A report from the Committee on the lack of adequate pensions provision, due to be published next month, is likely to recommend that workers aged 65 and over should be allowed to carry on in their jobs, either on a part-time or full-time basis.

According to the Committee, as long as they are fit and able to fulfil their duties, employees should have the right to continue in their jobs with full holiday and employment rights.

Many people on the verge of 65 have found that their pension funds are insufficient to secure a comfortable retirement yet have no right to continue working in order to make good the shortfall.

Terry Rooney MP, who is chair of the Committee, said that the current law, which enables employers to require staff to retire at 65, both discriminates against older workers and adds to the difficulties in which the pensions industry finds itself.

Mr Rooney commented: “There are an awful lot of people now reaching pension age who are finding that their pension pots are nothing like as big as they expected them to be. They get to a situation where the employer is able to sack them at 65 and no one else will take them on.”

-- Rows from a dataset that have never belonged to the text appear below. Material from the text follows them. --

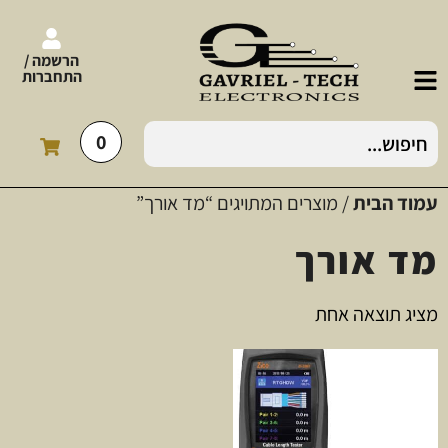
הרשמה /
התחברות
0
עמוד הבית
/ מוצרים המתויגים “מד אורך”
מד אורך
מציג תוצאה אחת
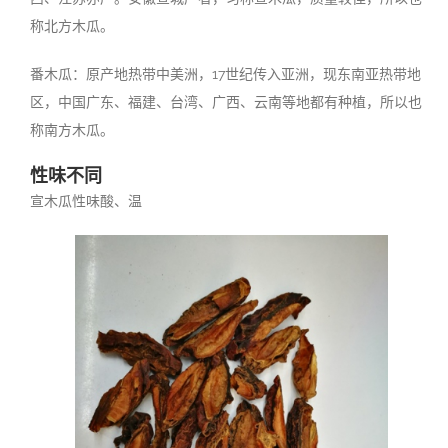
称北方木瓜。
番木瓜：原产地热带中美洲，17世纪传入亚洲，现东南亚热带地
区，中国广东、福建、台湾、广西、云南等地都有种植，所以也
称南方木瓜。
性味不同
宣木瓜性味酸、温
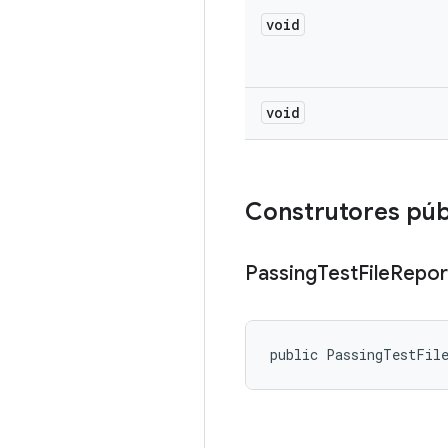
void
void
Construtores púb
Passing
Test
File
Repor
public PassingTestFil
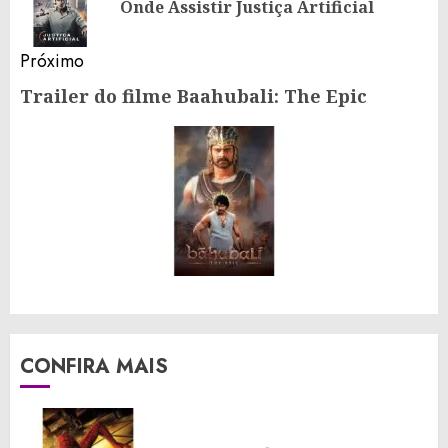
Po
Onde Assistir Justiça Artificial
an
Próximo
Trailer do filme Baahubali: The Epic
Próximo
post:
CONFIRA MAIS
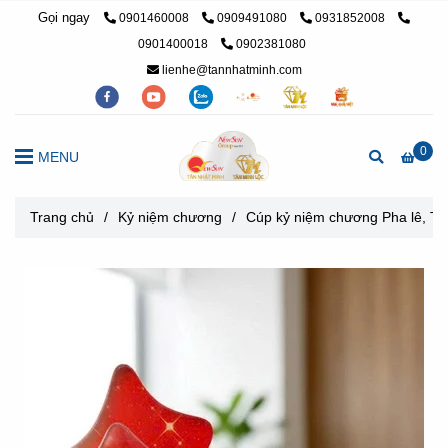
Gọi ngay
0901460008
0909491080
0931852008
0901400018
0902381080
lienhe@tannhatminh.com
0
MENU
Trang chủ
/
Kỷ niệm chương
/
Cúp kỷ niệm chương Pha lê, Th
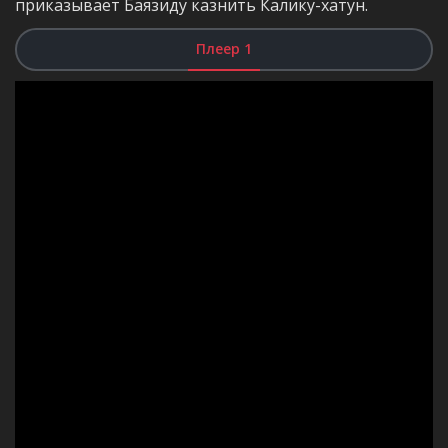
приказывает Баязиду казнить Калику-хатун.
Плеер 1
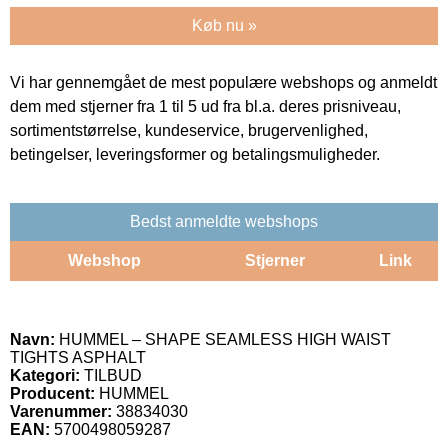
Køb nu »
Vi har gennemgået de mest populære webshops og anmeldt
dem med stjerner fra 1 til 5 ud fra bl.a. deres prisniveau,
sortimentstørrelse, kundeservice, brugervenlighed,
betingelser, leveringsformer og betalingsmuligheder.
Bedst anmeldte webshops
Webshop
Stjerner
Link
Navn:
HUMMEL – SHAPE SEAMLESS HIGH WAIST
TIGHTS ASPHALT
Kategori:
TILBUD
Producent:
HUMMEL
Varenummer:
38834030
EAN:
5700498059287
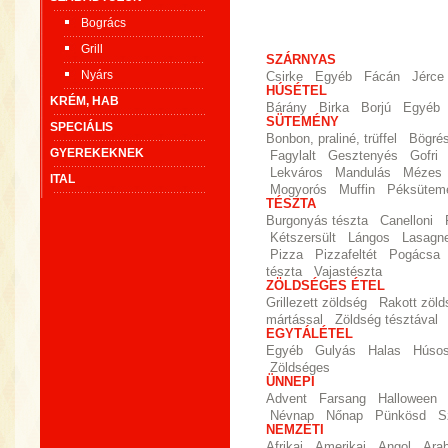
Bogrács
Grill
SZÁRNYAS
Nyárs
Csirke
Egyéb
Fácán
Jérce
HÚSÉTEL
KRÉM, HAB
Bárány
Birka
Borjú
Egyéb
SÜTEMÉNY
SPECIÁLIS
Bonbon, praliné, trüffel
Bögré
GYEREKEKNEK
Fagylalt
Gesztenyés
Gofri
Lekváros
Mandulás
Mézes
ITAL
Mogyorós
Muffin
Péksütem
TÉSZTA
Burgonyás tészta
Canelloni
Kétszersült
Lángos
Lasagn
Pizza
Pizzafeltét
Pogácsa
tészta
Vajastészta
ZÖLDSÉGES ÉTEL
Grillezett zöldség
Rakott zöld
mártással
Zöldség tésztával
EGYTÁLÉTEL
Egyéb
Gulyás
Halas
Húso
Zöldséges
ÜNNEPI
Advent
Farsang
Halloween
Névnap
Nőnap
Pünkösd
S
NEMZETI
Afrikai
Amerikai
Angol
Ara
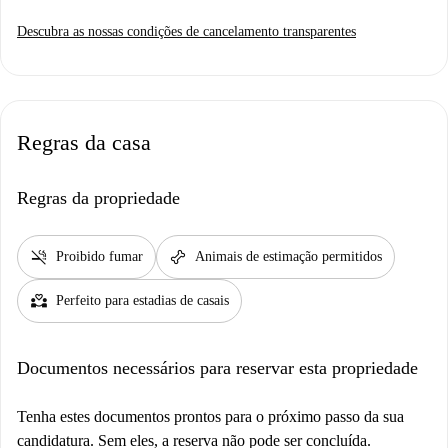
Descubra as nossas condições de cancelamento transparentes
Regras da casa
Regras da propriedade
smoke_free
pet_supplies
Proibido fumar
Animais de estimação permitidos
partner_heart
Perfeito para estadias de casais
Documentos necessários para reservar esta propriedade
Tenha estes documentos prontos para o próximo passo da sua
candidatura. Sem eles, a reserva não pode ser concluída.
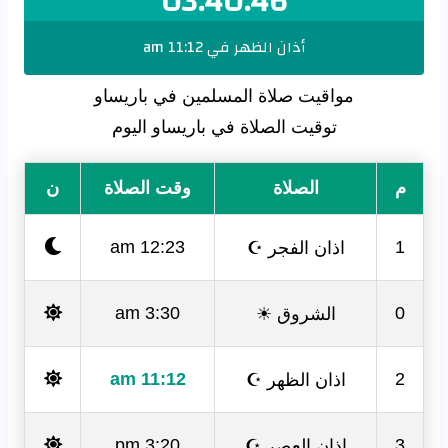
03:40:45
أذان الظهر في 11:12 am
مواقيت صلاة المسلمين في باريساو
توقيت الصلاة في باريساو اليوم
م
الصلاة
وقت الصلاة
ن
اذان الفجر ☪
12:23 am
1
الشروق ☀
3:30 am
0
اذان الظهر ☪
11:12 am
2
اذان العصر ☪
3:20 pm
3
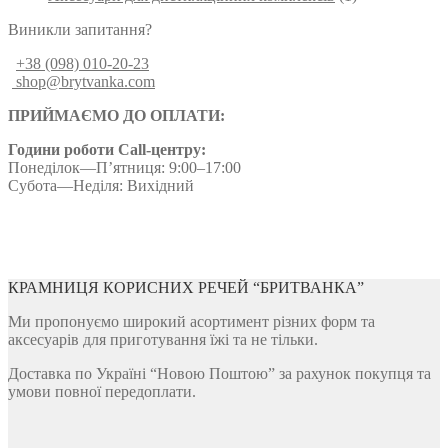
Виникли запитання?
+38 (098) 010-20-23
shop@brytvanka.com
ПРИЙМАЄМО ДО ОПЛАТИ:
Години роботи Call-центру:
Понеділок—П’ятниця: 9:00–17:00
Субота—Неділя: Вихідний
КРАМНИЦЯ КОРИСНИХ РЕЧЕЙ “БРИТВАНКА”
Ми пропонуємо широкий асортимент різних форм та
аксесуарів для приготування їжі та не тільки.
Доставка по Україні “Новою Поштою” за рахунок покупця та
умови повної передоплати.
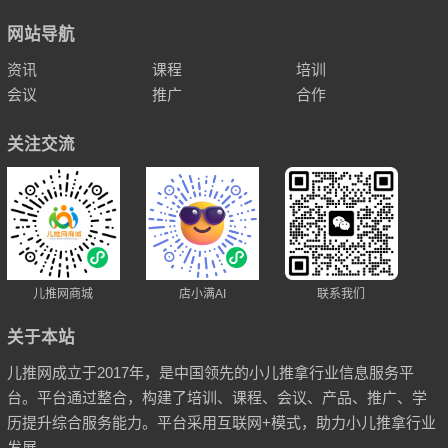
网站导航
资讯
课程
培训
会议
推广
合作
关注交流
儿推网商城
店小满AI
联系我们
关于本站
儿推网成立于2017年，是中国领先的小儿推拿行业信息服务平
台。平台通过整合，构建了培训、课程、会议、产品、推广、学
历提升综合服务能力。平台采用互联网+模式，助力小儿推拿行业
发展。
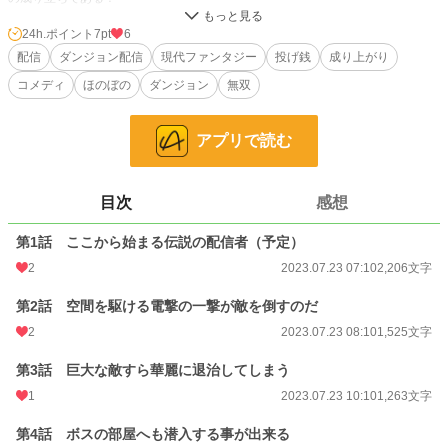
若きも男も女も、皆夢中になる。
24h.ポイント
7pt
6
そんなトップコンテンツに挑む者は、時勢について行けない老人を除いて後を絶
配信
ダンジョン配信
現代ファンタジー
投げ銭
成り上がり
たないそんな時代のお話。
コメディ
ほのぼの
ダンジョン
無双
ここにダンジョン配信者に憧れる純粋な少年がいた！
アプリで読む
誰もが憧れるカッコいい仕事だから、単純な理由だからその思いは力強い。
彼の純粋な心に触れた視聴者は、次第に惹かれて彼を求めてやまなくなる。
彼の通った後にはモンスターの屍。たどり着いたボスとの死闘。そして仲間と
目次
感想
の……。
第1話 ここから始まる伝説の配信者（予定）
果たして彼の築き上げる伝説の目撃者に、アナタも成れるのだろうか？
2
2023.07.23 07:10
2,206文字
第2話 空間を駆ける電撃の一撃が敵を倒すのだ
＊あらすじと本編では若干の差異がある場合がございます。あらかじめご了承下
2
2023.07.23 08:10
1,525文字
さい。
第3話 巨大な敵すら華麗に退治してしまう
＊当作品はカクヨム様でも掲載しております。
1
2023.07.23 10:10
1,263文字
小説
36,359 位 / 228,744 件
第4話 ボスの部屋へも潜入する事が出来る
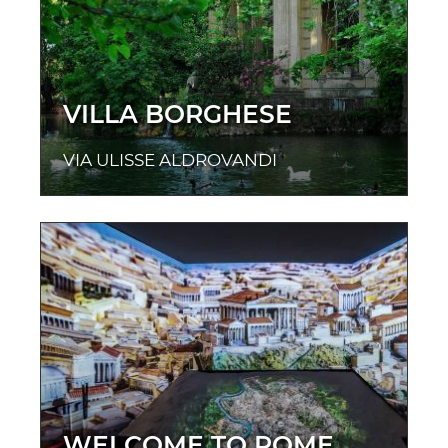
VILLA BORGHESE
VIA ULISSE ALDROVANDI
WELCOME TO ROME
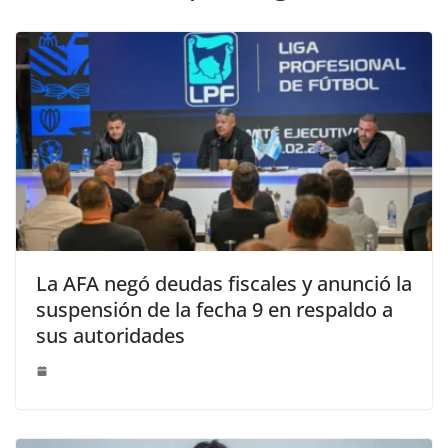
La AFA negó deudas fiscales y anunció la
suspensión de la fecha 9 en respaldo a
sus autoridades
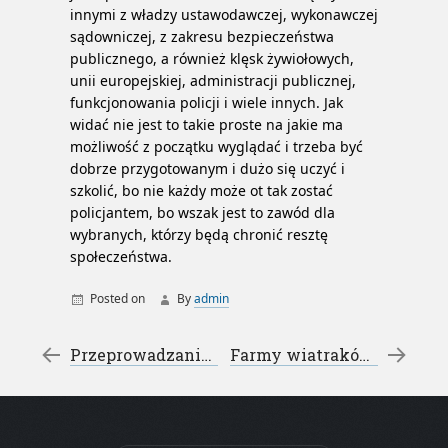
innymi z władzy ustawodawczej, wykonawczej
sądowniczej, z zakresu bezpieczeństwa
publicznego, a również klęsk żywiołowych,
unii europejskiej, administracji publicznej,
funkcjonowania policji i wiele innych. Jak
widać nie jest to takie proste na jakie ma
możliwość z początku wyglądać i trzeba być
dobrze przygotowanym i dużo się uczyć i
szkolić, bo nie każdy może ot tak zostać
policjantem, bo wszak jest to zawód dla
wybranych, którzy będą chronić resztę
społeczeństwa.
Posted on
By
admin
testy do policji
Post navigation
←
Przeprowadzanie remontu w mieszkaniu
Farmy wiatraków jako sposób pozyskiwania energii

Currently, employers can release an employee without redundancy payments on their 65th birthday. Although employees have a right to ask to work beyond 65, employers need only consider rather than accede to the request.

The Department for Work and Pensions has said that the default retirement age will not be reviewed until 2011.

Three years ago, the charity Age Concern contested the rules in the High Court on the basis that the regulations discriminate against older workers.

The test case was referred to the European Court of Justice, which judged that the UK’s compulsory retirement age of 65 did not contravene EU law provided the government could justify it. Later this year, the UK’s High Court will be asked to rule on whether the default retirement age is indeed justifiable and legitimate.

Michelle Mitchell, charity director of Age Concern and Help the Aged, claimed that seven out of ten companies have policies of compulsory retirement at 65.

She said: “The government should scrap a piece of legislation that is at odds with the needs of an ageing society and the economy.”